02:22— Elle n'a pas dit qu'elle était contre la méthode et qu'elle n'était pas d'accord avec ce qui était présenté ?
02:26— Vous savez à quel point la question du coût du travail est essentielle pour nous ? Ce n'est pas une posture politique.
02:31C'est tout simplement que si nos entreprises ont pu recréer 2,7 millions d'emplois dans notre pays depuis 7 ans,
02:372,7 millions d'emplois, c'est 2,7 millions de vies d'hommes et de femmes qui travaillent et leurs familles qui ont basculé
02:43grâce à la politique économique que nous avons menée. Nous n'avons pas tout réussi. C'est la raison pour laquelle, d'ailleurs,
02:47nous avons perdu les élections législatives il y a quelques mois. Mais c'est un succès que nous avons pu mener ces dernières années.

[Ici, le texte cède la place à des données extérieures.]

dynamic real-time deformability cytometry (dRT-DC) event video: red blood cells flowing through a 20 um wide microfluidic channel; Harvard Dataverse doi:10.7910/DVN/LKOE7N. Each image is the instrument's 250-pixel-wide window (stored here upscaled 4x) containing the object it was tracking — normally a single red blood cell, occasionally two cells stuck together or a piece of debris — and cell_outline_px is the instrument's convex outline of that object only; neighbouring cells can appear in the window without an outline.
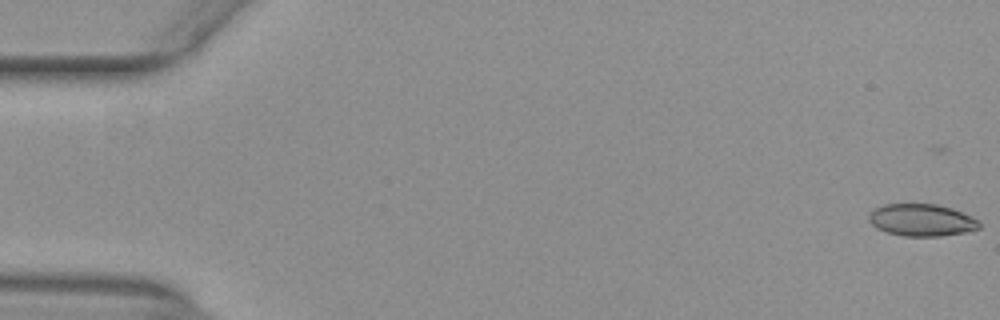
{"species": "common noctule bat (a hibernating species)", "species_latin": "Nyctalus noctula", "temperature_condition": "warm", "stored_images_in_passage": 4, "camera_frame_rate_fps": 3000, "um_per_image_px": 0.085, "animal": {"sex": "female", "body_mass_g": 29.2, "forearm_length_mm": 56.3}, "frame": {"image": 1, "passage_image": 1, "time_ms": 0.0, "image_size_px": [1000, 320], "cell_outline_px": [[980, 228], [964, 232], [940, 236], [904, 236], [884, 232], [876, 228], [868, 220], [868, 216], [876, 208], [884, 204], [936, 204], [952, 208], [972, 216], [980, 220]], "centroid_in_image_um": [78.35, 18.71], "position_along_channel_um": 6.7, "area_um2": 20.75}}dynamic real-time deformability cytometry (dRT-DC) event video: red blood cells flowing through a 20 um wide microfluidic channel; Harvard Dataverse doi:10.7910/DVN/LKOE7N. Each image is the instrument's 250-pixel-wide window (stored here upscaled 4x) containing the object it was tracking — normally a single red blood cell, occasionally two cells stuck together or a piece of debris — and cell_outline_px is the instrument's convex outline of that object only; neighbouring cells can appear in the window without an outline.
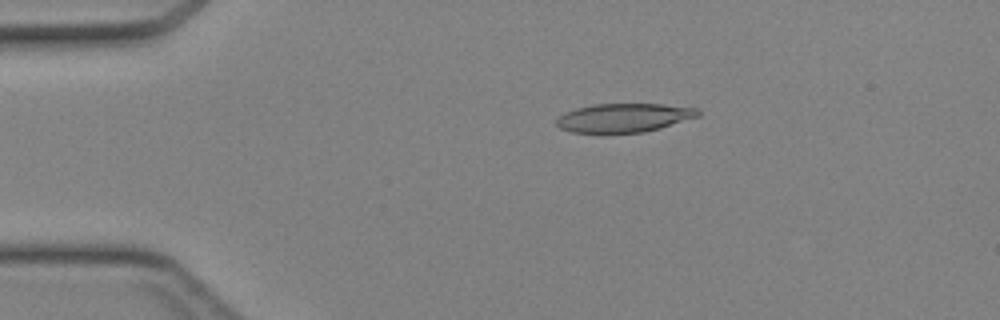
{"species": "Egyptian fruit bat (a non-hibernating species)", "species_latin": "Rousettus aegyptiacus", "temperature_condition": "cold", "stored_images_in_passage": 45, "camera_frame_rate_fps": 3000, "um_per_image_px": 0.085, "animal": {"sex": "female"}, "frame": {"image": 1, "passage_image": 9, "time_ms": 2.667, "image_size_px": [1000, 320], "cell_outline_px": [[700, 116], [660, 128], [644, 132], [572, 132], [560, 128], [556, 124], [556, 120], [564, 112], [576, 108], [592, 104], [660, 104], [696, 108], [700, 112]], "centroid_in_image_um": [53.03, 10.0], "position_along_channel_um": 32.0, "area_um2": 23.52}}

02:54C'est la politique économique et de l'emploi qui a permis, là encore, de créer 2,7 millions d'emplois. C'est la raison pour laquelle
02:59nous sommes si attachés à la question du travail, n'en déplaise au nouveau Fonds populaire qui essaie de matraquer fiscalement les Français.

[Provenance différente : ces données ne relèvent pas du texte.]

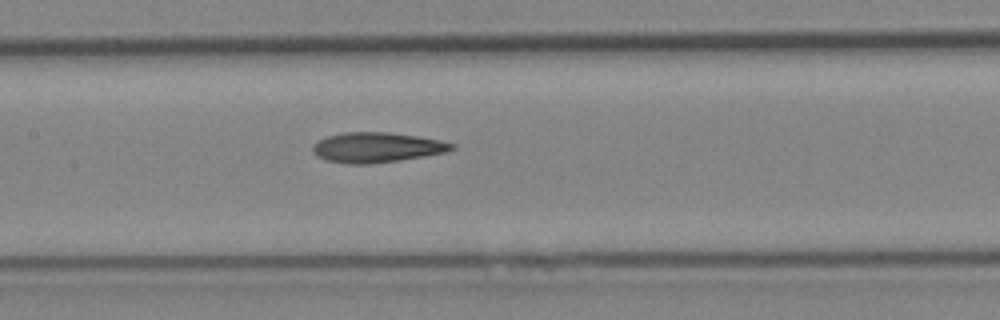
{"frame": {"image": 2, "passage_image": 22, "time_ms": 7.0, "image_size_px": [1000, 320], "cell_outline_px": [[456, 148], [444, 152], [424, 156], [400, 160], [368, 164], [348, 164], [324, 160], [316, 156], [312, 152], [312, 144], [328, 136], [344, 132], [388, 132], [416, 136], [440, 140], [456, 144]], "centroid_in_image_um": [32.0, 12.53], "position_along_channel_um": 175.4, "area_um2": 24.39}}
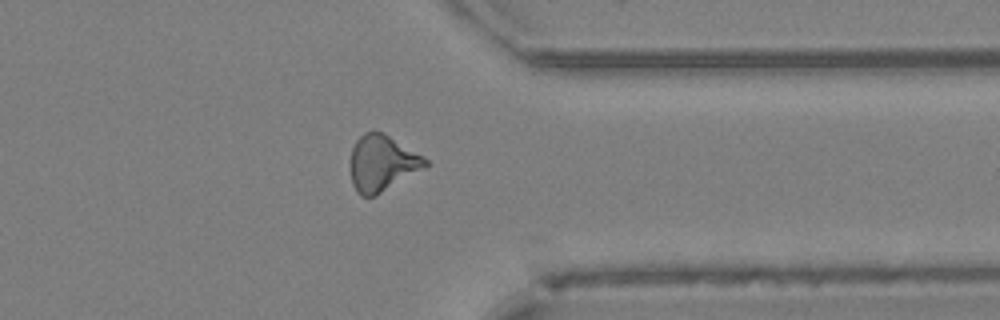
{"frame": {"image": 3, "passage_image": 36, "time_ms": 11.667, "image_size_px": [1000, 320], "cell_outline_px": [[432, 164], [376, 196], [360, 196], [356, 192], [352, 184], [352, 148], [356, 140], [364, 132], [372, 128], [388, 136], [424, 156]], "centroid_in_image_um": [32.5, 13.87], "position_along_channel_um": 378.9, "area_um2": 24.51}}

03:06Nous nous opposerons à ce matraquage fiscal. — Non, mais si je peux... — Donc, attendez, vous allez voter le budget, alors ?

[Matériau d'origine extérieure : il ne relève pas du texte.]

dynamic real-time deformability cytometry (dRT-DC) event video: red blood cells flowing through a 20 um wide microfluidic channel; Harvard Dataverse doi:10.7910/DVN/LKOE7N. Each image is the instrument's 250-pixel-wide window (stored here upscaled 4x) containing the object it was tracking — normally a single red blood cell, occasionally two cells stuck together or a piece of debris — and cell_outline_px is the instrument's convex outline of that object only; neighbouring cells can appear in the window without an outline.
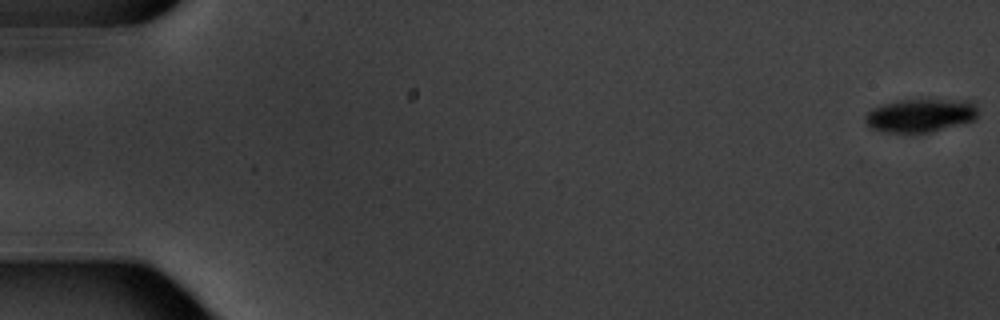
{"species": "common noctule bat (a hibernating species)", "species_latin": "Nyctalus noctula", "temperature_condition": "warm", "stored_images_in_passage": 7, "camera_frame_rate_fps": 3000, "um_per_image_px": 0.085, "animal": {"sex": "male", "body_mass_g": 20.1, "forearm_length_mm": 53.5}, "frame": {"image": 1, "passage_image": 1, "time_ms": 0.0, "image_size_px": [1000, 320], "cell_outline_px": [[976, 120], [916, 136], [880, 132], [868, 128], [864, 120], [864, 116], [872, 108], [896, 100], [976, 100]], "centroid_in_image_um": [78.19, 9.86], "position_along_channel_um": 6.8, "area_um2": 22.89}}
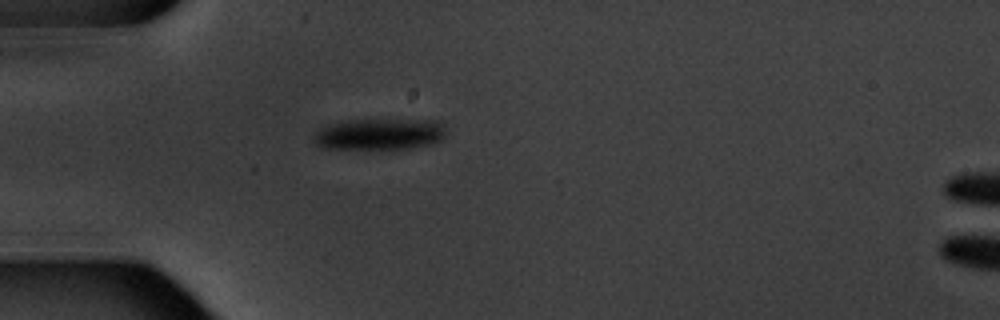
{"frame": {"image": 2, "passage_image": 6, "time_ms": 5.667, "image_size_px": [1000, 320], "cell_outline_px": [[448, 132], [440, 140], [428, 144], [412, 148], [320, 148], [312, 140], [312, 136], [320, 128], [332, 124], [352, 120], [436, 120], [444, 124]], "centroid_in_image_um": [32.28, 11.4], "position_along_channel_um": 52.7, "area_um2": 23.99}}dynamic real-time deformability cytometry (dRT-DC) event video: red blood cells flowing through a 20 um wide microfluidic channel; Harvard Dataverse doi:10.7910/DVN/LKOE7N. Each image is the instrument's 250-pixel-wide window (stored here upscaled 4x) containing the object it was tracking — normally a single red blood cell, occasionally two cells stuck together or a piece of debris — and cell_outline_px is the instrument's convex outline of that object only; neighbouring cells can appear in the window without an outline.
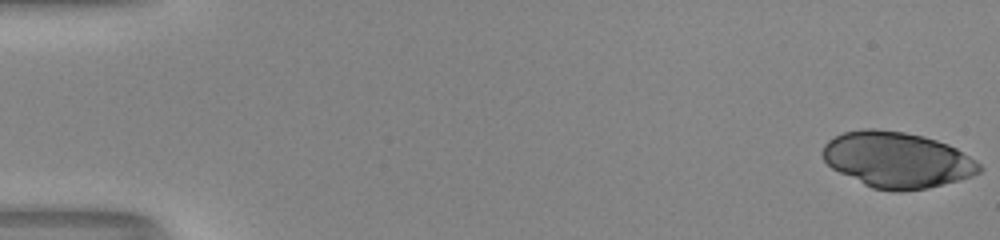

03:11— Ah bah je... Enfin, nous sommes partie du socle commun. Nous travaillons depuis maintenant plusieurs semaines avec le gouvernement pour boucler le budget.
03:18Et si le budget nous est présenté pour le vote, nous le voterons. Mais la CMP aura lieu demain. Et comme je vous le dis depuis maintenant...
03:26— Donc vous ne votez pas le budget tel quel. Vous attendez qu'il soit modifié, qu'on comprenne bien.
03:30— Tout dépend si le budget nous est soumis au vote ou pas, s'il est un 49-3 ou pas, si la CMP est conclusive ou pas.
03:36— Je peux pas répondre tout de suite à votre question. Mais simplement, le budget va dans le bon sens, tout simplement parce que...
03:40— Non, mais vous avez des députés dans cette commission mixte paritaire. Ça dépend de vous qu'elle soit conclusive ou pas, la commission mixte paritaire.
03:46— Bah en l'occurrence, je n'ai pas l'honneur de siéger dans cette commission mixte paritaire à titre personnel. — Non, mais il y a certains collègues qui y siègent.
03:50— Simplement, ça fait maintenant 3 semaines que nous travaillons pied à pied, de manière là encore constructive et avec le gouvernement, sur la question des cotisations.
03:59Nous avons baissé cette hausse. Et nous sommes heureux de cela. Et je n'ai pas un doute sur le fait que nous arriverons à un accord pour voter cette CMP de manière conclusive.